FAUT-IL MANGER DES ANIMAUX ?
C’est le titre du très médiatisé essai de l’Américain Jonathan Safran Foer, paru en janvier 2011 aux éd. de l’Olivier, avec une traduction de Gilles Berton et Raymond Clarinard. C’est aussi le troisième livre d’un écrivain dont les deux premiers romans ont remporté un franc succès.
L’un des points forts de Faut-il manger des animaux ? est, justement, son style très agréable, ses enchaînements judicieux, son humour qui apporte un peu de légèreté et de recul : l’auteur prend plaisir – et nous communique ce plaisir – à nous emmener en voyage, et c’est tant mieux, d’autant plus qu’il s’agit bien entendu d’un voyage en enfer. Qui plus est, un enfer qu’on sait bien réel.

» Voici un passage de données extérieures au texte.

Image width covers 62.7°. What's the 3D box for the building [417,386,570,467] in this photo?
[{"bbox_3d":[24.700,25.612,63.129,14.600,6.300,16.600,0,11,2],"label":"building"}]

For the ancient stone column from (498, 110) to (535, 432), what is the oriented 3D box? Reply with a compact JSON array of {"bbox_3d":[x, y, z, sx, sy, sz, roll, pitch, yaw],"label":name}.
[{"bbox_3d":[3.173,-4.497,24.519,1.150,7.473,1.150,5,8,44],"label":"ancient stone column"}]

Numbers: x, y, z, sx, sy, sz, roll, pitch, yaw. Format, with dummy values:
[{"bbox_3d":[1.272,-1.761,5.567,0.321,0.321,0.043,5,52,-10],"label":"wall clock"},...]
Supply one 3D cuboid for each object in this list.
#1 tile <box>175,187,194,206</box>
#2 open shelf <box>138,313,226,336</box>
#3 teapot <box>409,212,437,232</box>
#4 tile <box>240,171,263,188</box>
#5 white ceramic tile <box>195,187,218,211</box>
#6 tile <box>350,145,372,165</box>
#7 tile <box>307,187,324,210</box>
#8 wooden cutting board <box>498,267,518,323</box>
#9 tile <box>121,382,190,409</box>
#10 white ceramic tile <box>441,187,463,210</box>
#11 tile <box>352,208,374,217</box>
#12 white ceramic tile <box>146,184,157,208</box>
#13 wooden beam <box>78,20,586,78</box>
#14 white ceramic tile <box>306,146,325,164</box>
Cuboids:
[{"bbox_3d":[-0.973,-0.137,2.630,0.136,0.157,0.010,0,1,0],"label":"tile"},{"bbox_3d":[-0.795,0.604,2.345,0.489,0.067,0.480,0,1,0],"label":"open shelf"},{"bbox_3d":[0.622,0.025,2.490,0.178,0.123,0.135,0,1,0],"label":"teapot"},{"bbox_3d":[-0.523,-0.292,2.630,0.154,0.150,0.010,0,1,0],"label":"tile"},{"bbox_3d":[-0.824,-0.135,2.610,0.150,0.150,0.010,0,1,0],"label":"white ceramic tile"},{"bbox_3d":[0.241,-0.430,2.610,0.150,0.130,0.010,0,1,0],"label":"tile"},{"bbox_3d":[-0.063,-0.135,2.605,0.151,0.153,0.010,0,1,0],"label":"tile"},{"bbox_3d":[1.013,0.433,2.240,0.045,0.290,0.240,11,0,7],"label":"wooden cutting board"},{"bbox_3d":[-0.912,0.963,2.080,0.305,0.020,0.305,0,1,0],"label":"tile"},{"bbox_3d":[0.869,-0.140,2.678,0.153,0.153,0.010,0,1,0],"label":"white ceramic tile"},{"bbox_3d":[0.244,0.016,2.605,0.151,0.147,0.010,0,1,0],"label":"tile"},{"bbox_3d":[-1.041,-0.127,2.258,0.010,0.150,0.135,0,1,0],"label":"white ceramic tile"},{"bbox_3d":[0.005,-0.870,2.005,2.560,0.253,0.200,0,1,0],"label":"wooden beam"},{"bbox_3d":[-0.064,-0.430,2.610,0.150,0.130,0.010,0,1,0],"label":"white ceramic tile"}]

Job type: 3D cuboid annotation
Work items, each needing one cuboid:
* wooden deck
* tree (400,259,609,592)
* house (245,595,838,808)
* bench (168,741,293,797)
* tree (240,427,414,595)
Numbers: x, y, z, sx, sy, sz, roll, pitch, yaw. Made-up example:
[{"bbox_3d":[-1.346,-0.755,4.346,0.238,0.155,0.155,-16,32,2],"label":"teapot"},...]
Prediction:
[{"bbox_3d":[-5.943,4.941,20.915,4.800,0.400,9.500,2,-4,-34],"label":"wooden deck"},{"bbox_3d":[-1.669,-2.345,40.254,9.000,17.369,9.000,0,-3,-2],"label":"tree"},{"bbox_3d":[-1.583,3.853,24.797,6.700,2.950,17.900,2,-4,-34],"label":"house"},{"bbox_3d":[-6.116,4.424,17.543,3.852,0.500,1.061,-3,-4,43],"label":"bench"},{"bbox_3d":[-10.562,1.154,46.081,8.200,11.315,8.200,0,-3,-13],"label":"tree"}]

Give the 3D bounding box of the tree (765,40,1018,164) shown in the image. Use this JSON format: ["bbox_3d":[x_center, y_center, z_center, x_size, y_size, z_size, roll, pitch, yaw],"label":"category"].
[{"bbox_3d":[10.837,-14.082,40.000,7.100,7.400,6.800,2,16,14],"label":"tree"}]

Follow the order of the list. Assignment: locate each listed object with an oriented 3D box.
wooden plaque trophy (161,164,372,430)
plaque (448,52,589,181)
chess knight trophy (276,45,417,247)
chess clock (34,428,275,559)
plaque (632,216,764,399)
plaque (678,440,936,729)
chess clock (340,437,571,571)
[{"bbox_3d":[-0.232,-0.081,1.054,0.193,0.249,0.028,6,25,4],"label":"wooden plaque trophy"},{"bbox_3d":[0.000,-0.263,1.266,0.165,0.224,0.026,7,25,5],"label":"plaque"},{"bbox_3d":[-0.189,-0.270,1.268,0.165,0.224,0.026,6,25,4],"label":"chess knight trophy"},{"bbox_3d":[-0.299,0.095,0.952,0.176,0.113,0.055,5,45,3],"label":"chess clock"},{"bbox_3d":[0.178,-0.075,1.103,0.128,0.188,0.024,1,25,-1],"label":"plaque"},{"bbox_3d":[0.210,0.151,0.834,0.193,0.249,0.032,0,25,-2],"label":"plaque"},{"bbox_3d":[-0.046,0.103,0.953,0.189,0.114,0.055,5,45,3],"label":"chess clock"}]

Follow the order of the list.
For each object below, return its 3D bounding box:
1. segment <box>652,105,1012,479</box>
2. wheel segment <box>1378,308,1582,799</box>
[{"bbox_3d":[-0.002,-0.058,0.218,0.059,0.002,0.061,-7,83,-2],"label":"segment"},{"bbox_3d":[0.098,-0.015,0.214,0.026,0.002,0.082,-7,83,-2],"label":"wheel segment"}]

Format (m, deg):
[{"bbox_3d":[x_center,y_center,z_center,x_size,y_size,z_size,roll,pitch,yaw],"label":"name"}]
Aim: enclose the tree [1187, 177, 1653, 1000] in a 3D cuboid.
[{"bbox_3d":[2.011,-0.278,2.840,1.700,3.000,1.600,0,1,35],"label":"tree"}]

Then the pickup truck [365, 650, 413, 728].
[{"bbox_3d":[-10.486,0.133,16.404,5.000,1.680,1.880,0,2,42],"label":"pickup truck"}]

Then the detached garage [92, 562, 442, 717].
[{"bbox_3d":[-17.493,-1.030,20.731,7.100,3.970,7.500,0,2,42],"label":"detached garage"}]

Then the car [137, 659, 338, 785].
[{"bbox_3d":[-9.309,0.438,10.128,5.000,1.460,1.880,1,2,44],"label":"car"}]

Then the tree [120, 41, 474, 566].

Enfin, en écrivain décidément doué, Jonathan Safran Foer manie les métaphores et les comparaisons avec justesse : elles permettent à chaque fois de mieux appréhender l’ampleur des problèmes liés à la viande.
Un autre point fort est le nombre de témoignages divergents accumulé, et les enquêtes que Jonathan – pour davantage de simplicité, appelons-le par son prénom – a menées lui-même, non sans risque parfois. Cela confère une grande honnêteté d’esprit à ce livre, une légitimité dans les réflexions, dans les analyses qu’apporte notre à la fois essayiste et protagoniste.
Un troisième point fort, que je qualifierai même de très fort, concerne les développements des aspects suivants du « problème viande » :
- la cruauté inhérente à toute exploitation des animaux, avec des passages expliquant les comportements normaux des animaux lorsque ceux-ci vivent dans des conditions idéales, leurs désirs, leurs besoins, leurs émotions, leur intelligence et leur conscience ;
- les manipulations génétiques qui ont donné lieu à des bêtes très différentes de celles qui existent ou existaient dans la nature, des bêtes affreusement malades et souffrantes ;
- le danger sanitaire énorme qui pèse sur les humains, du fait des objectifs et conséquences de l’élevage concentrationnaire industriel ;
- les liens étroits entre droits de l’homme bafoués et droits des animaux ignorés, entre cruauté envers les hommes et sadisme envers les animaux (hallucinante fréquence des actes sadiques dans les abattoirs, en plus de la non moins grande fréquence des ratés – animaux ébouillantés, désossés, dépecés en pleine conscience – fréquences qu’avant la lecture de ce livre, j’ignorais !!!)
- la responsabilité de chaque humain-e ; autrement dit : la solution est à la portée de chacun-e. Et que Jonathan, mangeur de viande en commençant son livre, ait depuis, en toute connaissance de cause, opté pour le végétarisme, apporte un exemple on ne peut plus puissant.
Je pourrais continuer la revue des points forts, nombreux, de cet ouvrage : les interrogations de son auteur quant à ce que signifie manger, partager un repas, son chapitre consacré à ces autres si méconnus que sont les poissons, etc. Mais ceci n’est qu’un humble billet ! Passons donc aux…
Extraits :
[…] Entre 1935 et 1995, le poids moyen des poulets de chair a augmenté de 65%, tandis que la durée de leur croissance maximale chutait de 60% et leurs besoins en nourriture de 57%. Pour se faire une idée radicale de ce changement, il faut imaginer des enfants atteignant 150 kilos à l’âge de dix ans tout en ne mangeant que des barres de céréales et des gélules de compléments vitaminés. […]
[…] Plus graves, mais plus insidieuses, sont les souffrances qu’engendrent l’ennui, l’isolement, le refoulement du puissant désir de la truie de se préparer à l’arrivée de ses petits. Dans la nature, elle passerait le plus clair de son temps avant l’accouchement à fourrager pour bâtir un nid d’herbes, de feuilles ou de paille. Pour éviter une prise de poids excessive et réduire encore les coûts de l’alimentation, la truie en cage est peu nourrie, et a souvent faim. […]
Un copain m’a écrit que deux de ses amies, suite à la lecture de Faut-il manger des animaux ?... eh bien, n’en mangent plus ! Je n’ai aucun mal à le croire.
Un livre à dévorer et à transmettre. Un de plus. Youpi !!
(Personnellement, je l'ai commandé dans la boutique de L214 : clic, et je viens, après lecture, de l'offrir à mon père.)